I read a post by my cousin today discussing the story of a friend of hers. To make a long story short... he trusted his wife, was a doting husband, and thought he had a decent enough marriage. He picked up her phone one day to find a social media site ... though she made him delete all of his (due to her jealousy). When he confronted her, she acted very defensively and even angry. He later joined FB and she would not accept any friend requests from him nor allow him to list her as his wife. In the end, through a dummy account, he found out that she was flirting with other men and possibly meeting them for ''innocent'' drinks. This hurt fueled him to friend ever woman, ex, and pretty face he found on Facebook. After a few seemingly innocent flirting back and forth with another woman, they met - but did not sleep together. Feeling guilty, he told his wife. They are now getting divorced.
This made my mind wander in so many directions. Part of me wanted to shake my head. Do you ever hear a story that seems like a train wreck in slow motion... you cringe before the ending because you already know whats going to happen? It was sorta like that... but at the same time, I wanted to laugh. In the end... Facebook ruined their marriage. But really it didn't. Their marriage was ruined way before Facebook entered the picture.

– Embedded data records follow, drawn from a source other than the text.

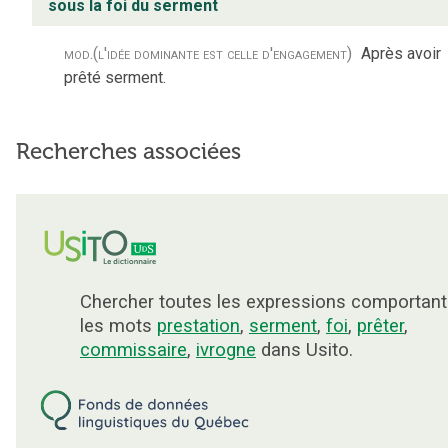
sous la foi du serment
mod.
(l'idée dominante est celle d'engagement)
Après avoir
prêté serment.
Recherches associées
Chercher toutes les expressions comportant
les mots
prestation
,
serment
,
foi
,
prêter
,
commissaire
,
ivrogne
dans Usito.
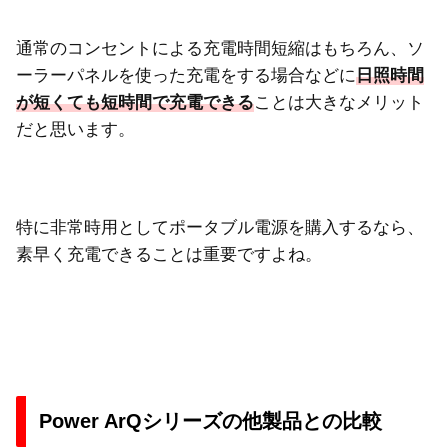
通常のコンセントによる充電時間短縮はもちろん、ソ
ーラーパネルを使った充電をする場合などに
日照時間
が短くても短時間で充電できる
ことは大きなメリット
だと思います。
特に非常時用としてポータブル電源を購入するなら、
素早く充電できることは重要ですよね。
Power ArQシリーズの他製品との比較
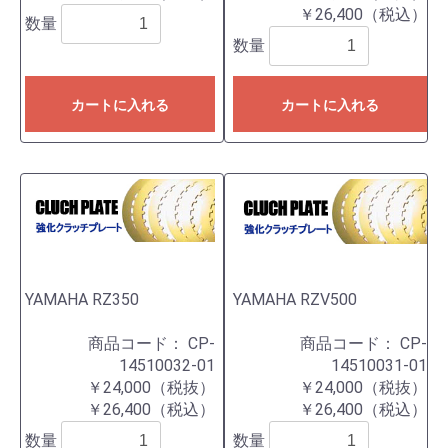
￥26,400（税込）
数量
数量
カートに入れる
カートに入れる
YAMAHA RZ350
YAMAHA RZV500
商品コード：
CP-
商品コード：
CP-
14510032-01
14510031-01
￥24,000（税抜）
￥24,000（税抜）
￥26,400（税込）
￥26,400（税込）
数量
数量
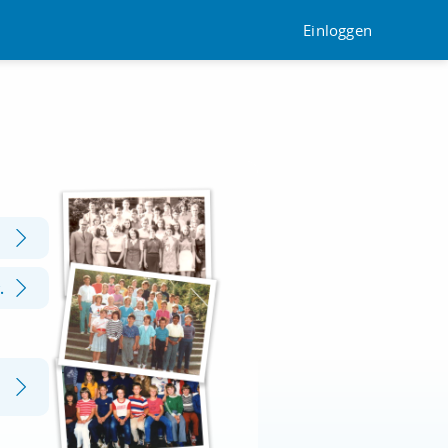
Einloggen
.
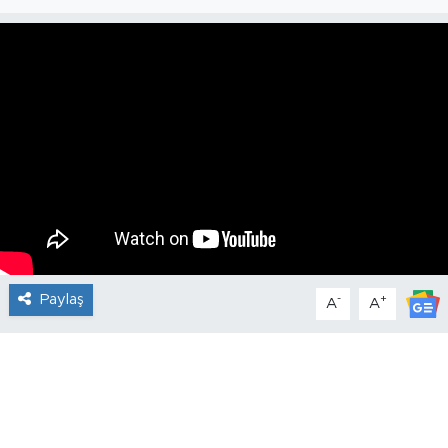
Paylaş
-
+
A
A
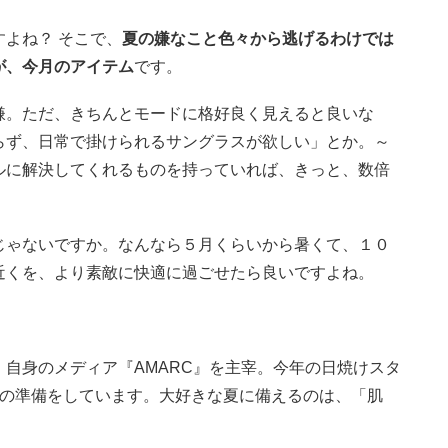
よね？ そこで、
夏の嫌なこと色々から逃げるわけでは
が、今月のアイテム
です。
嫌。ただ、きちんとモードに格好良く見えると良いな
らず、日常で掛けられるサングラスが欲しい」とか。～
ルに解決してくれるものを持っていれば、きっと、数倍
じゃないですか。なんなら５月くらいから暑くて、１０
近くを、より素敵に快適に過ごせたら良いですよね。
自身のメディア『AMARC』を主宰。今年の日焼けスタ
」の準備をしています。大好きな夏に備えるのは、「肌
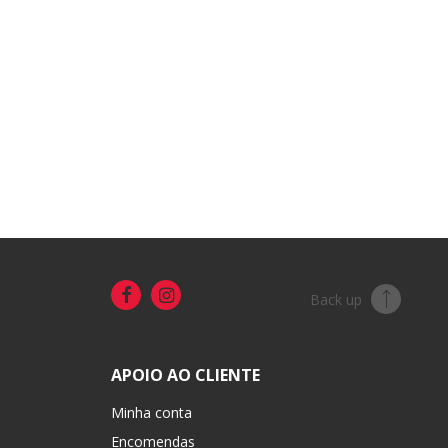
Back up
APOIO AO CLIENTE
Minha conta
Encomendas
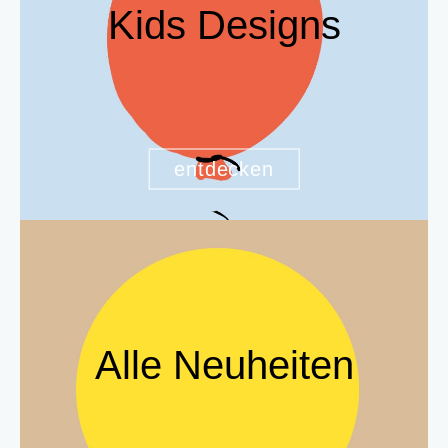
Kids Designs
entdecken
Alle Neuheiten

Then I also began to think of jealousy in general... as well as trust. I'm an overly trusting person when it comes to relationships. Sometimes I'm so secure that people have to give me that, "what you talkin' bout, Willis?" face. But I am trusting... and believe that's how good relationships are based. In the end though, this man was also trusting... and look where it left him... in the middle of a divorce, being both deceived and deceitful. Am I too trustful? There is definitely what can be referred to as a healthy dose of jealousy in any relationship. It's natural to feel a little possessive of those you care about.
Then I thought about trust on it's own. I've always thought to myself that there are two very clear motivators for trust issues in a relationship... your past and your trust within yourself.
I think it's fair to say that any man or woman who has been the victim of adultery would feel nervous and have trouble trusting their future partners. It's self defense. They felt what hurt someone can make them feel by infidelity and they don't want to feel that again. But their new partner may be faithful and be punished for someone else's past actions. If they love each other, they'd need to work on it. The partner would need to be patient and talk things through. Maybe even be overly open about details that would normally not need to be communicated. And the victim of infidelity would need to give it an honest effort to not see cheater in every new partner that comes along.
I also think that people who have cheated in the past, thought about cheating, or came close to cheating are generally more insecure about being cheated on than the average person who does not have these feelings or past. When you know how easy it could be, you wonder how easy it could be for them. If you have cheated and know that you can still look yourself in the mirror the next day and sleep in your bed next to your mate at night with nearly no consequence but a slightly cracked vision of yourself... you realize how easy it can be.
Clearly, I am no expert on the issue. Nor am I a therapist of any kind. But from my own experiences and understanding, these are my 2 cents. And that's all they are likely worth.
I hope all you out there are never on either side of infidelity.